In today’s fast-scrolling digital world, visuals aren’t just decoration; they are driving how people understand and trust information. A new study examining Instagram activity during Taiwan’s 2024 election reveals that social, cultural, and political (SCP) symbols play a powerful role in shaping online engagement and combating misinformation.

Analyzing thousands of posts using advanced AI models, researchers found that content rich in symbolic meaning consistently outperformed others, even when posted by accounts with similar follower counts. While political influencers often had larger audiences, it was culturally grounded symbols that truly resonated, generating the highest levels of engagement, trust, and perceived fairness among users.

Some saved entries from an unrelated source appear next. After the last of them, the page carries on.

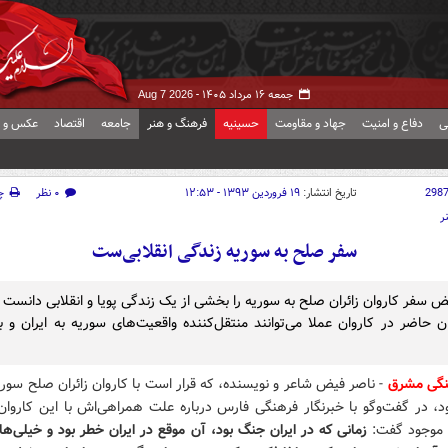
جمعه ۱۶ مرداد ۱۴۰۵ -
Aug 7 2026
ی
دفاع و امنیت
جهاد و مقاومت
حسینیه
فرهنگ و هنر
جامعه
اقتصاد
عکس و ف
298
تاریخ انتشار:
۱۹ فروردین ۱۳۹۳ - ۱۲:۵۳
۰ نظر
چ
ر
سفر صلح به سوریه زندگی انقلابی‌ست
ض سفر کاروان زائران صلح به سوریه را بخشی از یک زندگی پویا و انقلابی دانست 
ن حاضر در کاروان عملا می‌توانند منتقل‌کننده واقعیت‌های سوریه به ایران و 
هنگی مشرق
- ناصر فیض شاعر و نویسنده، که قرار است با کاروان زائران صلح سوری
د، در گفت‌وگو با خبرنگار فرهنگی فارس درباره علت همراهی‌اش با این کاروان 
 موجود گفت:
زمانی که در ایران جنگ بود، آن موقع در ایران خطر بود و خیلی‌ها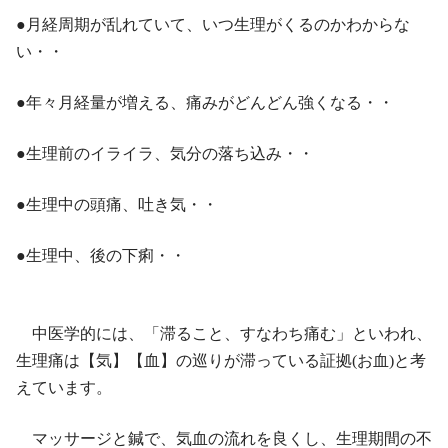
●月経周期が乱れていて、いつ生理がくるのかわからな
い・・
●年々月経量が増える、痛みがどんどん強くなる・・
●生理前のイライラ、気分の落ち込み・・
●生理中の頭痛、吐き気・・
●生理中、後の下痢・・
中医学的には、「滞ること、すなわち痛む」といわれ、
生理痛は【気】【血】の巡りが滞っている証拠(お血)と考
えています。
マッサージと鍼で、気血の流れを良くし、生理期間の不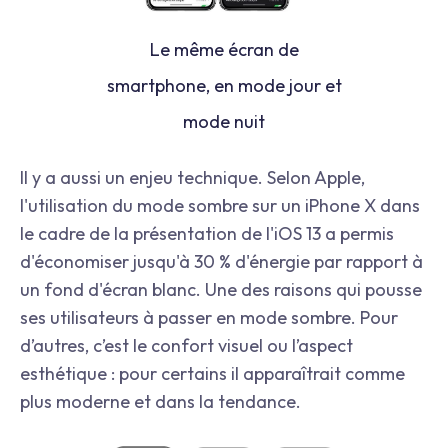
Le même écran de
smartphone, en mode jour et
mode nuit
Il y a aussi un enjeu technique. Selon Apple,
l'utilisation du mode sombre sur un iPhone X dans
le cadre de la présentation de l'iOS 13 a permis
d'économiser jusqu'à 30 % d'énergie par rapport à
un fond d'écran blanc. Une des raisons qui pousse
ses utilisateurs à passer en mode sombre. Pour
d’autres, c’est le confort visuel ou l’aspect
esthétique : pour certains il apparaîtrait comme
plus moderne et dans la tendance.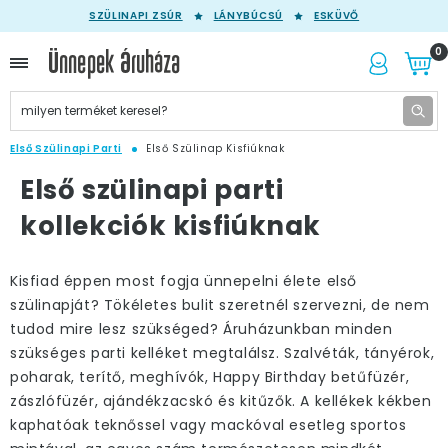
SZÜLINAPI ZSÚR
LÁNYBÚCSÚ
ESKÜVŐ
0
Első Szülinapi Parti
Első Szülinap Kisfiúknak
Első szülinapi parti
kollekciók kisfiúknak
Kisfiad éppen most fogja ünnepelni élete első
szülinapját? Tökéletes bulit szeretnél szervezni, de nem
tudod mire lesz szükséged? Áruházunkban minden
szükséges parti kelléket megtalálsz. Szalvéták, tányérok,
poharak, terítő, meghívók, Happy Birthday betűfüzér,
zászlófüzér, ajándékzacskó és kitűzők. A kellékek kékben
kaphatóak teknőssel vagy mackóval esetleg sportos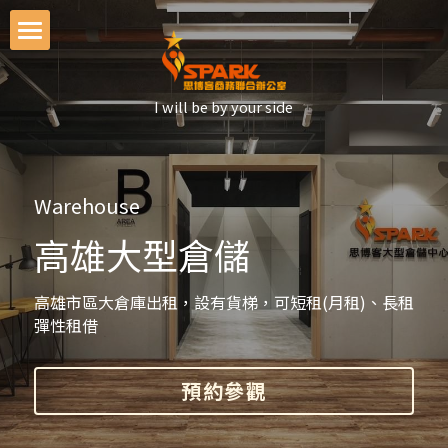
×
部落格分類
首頁
所有博客分類
I will be by your side
最新消息
館別介紹
Warehouse
設址登記
高雄一館
高雄
大型倉儲
高雄二館
場地租借
高雄三館
高雄市區大
倉庫出租，設有貨梯，
可短租(月
租)、長租 
倉庫出租
租會議室
彈性租借
高雄四館
會議教室-民生館
青創扶植
迷你倉庫
預約參觀
高雄五館
會議教室-巨蛋館
大型倉儲
思博客學院
租金優惠
高雄六館
冷凍櫃空間
服務方案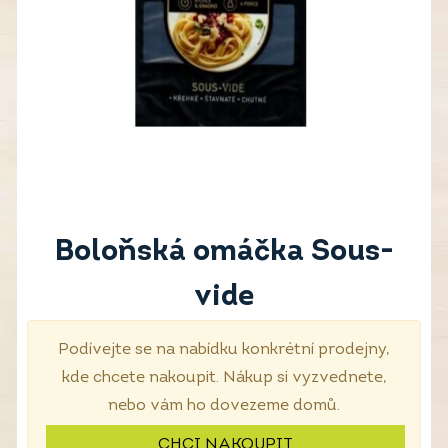
Boloňská omáčka Sous-
vide
Podívejte se na nabídku konkrétní prodejny,
kde chcete nakoupit. Nákup si vyzvednete,
nebo vám ho dovezeme domů.
CHCI NAKOUPIT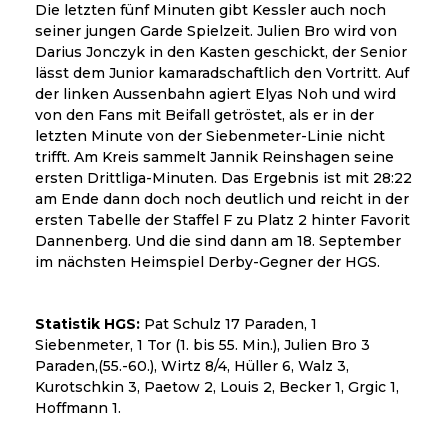
Die letzten fünf Minuten gibt Kessler auch noch
seiner jungen Garde Spielzeit. Julien Bro wird von
Darius Jonczyk in den Kasten geschickt, der Senior
lässt dem Junior kamaradschaftlich den Vortritt. Auf
der linken Aussenbahn agiert Elyas Noh und wird
von den Fans mit Beifall getröstet, als er in der
letzten Minute von der Siebenmeter-Linie nicht
trifft. Am Kreis sammelt Jannik Reinshagen seine
ersten Drittliga-Minuten. Das Ergebnis ist mit 28:22
am Ende dann doch noch deutlich und reicht in der
ersten Tabelle der Staffel F zu Platz 2 hinter Favorit
Dannenberg. Und die sind dann am 18. September
im nächsten Heimspiel Derby-Gegner der HGS.
Statistik HGS:
Pat Schulz 17 Paraden, 1
Siebenmeter, 1 Tor (1. bis 55. Min.), Julien Bro 3
Paraden,(55.-60.), Wirtz 8/4, Hüller 6, Walz 3,
Kurotschkin 3, Paetow 2, Louis 2, Becker 1, Grgic 1,
Hoffmann 1.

Perhaps most striking, symbol-rich posts did not just attract attention; they spread faster and further across networks. The findings suggest that symbolic storytelling can outweigh sheer audience size in terms of influence. By blending AI analysis with cultural insight and diffusion modeling, this research offers a fresh roadmap for communicators if you want your message to stick, spread, and make it meaningful, not just visible.

This study underscores Professor Agarwal’s central insight that in contemporary digital environments, meaning and symbolism often matter more than reach or audience size. The findings demonstrate that social, cultural, and political symbols significantly amplify engagement, trust, and diffusion on social media platforms, suggesting that users respond more strongly to culturally resonant narratives than to sheer popularity. By integrating AI-driven analysis with semiotic and diffusion modeling, the research highlights how symbolic richness can shape perceptions and information spread, offering important implications for designing more effective, credible, and culturally grounded communication strategies in the fight against adversarial information campaigns.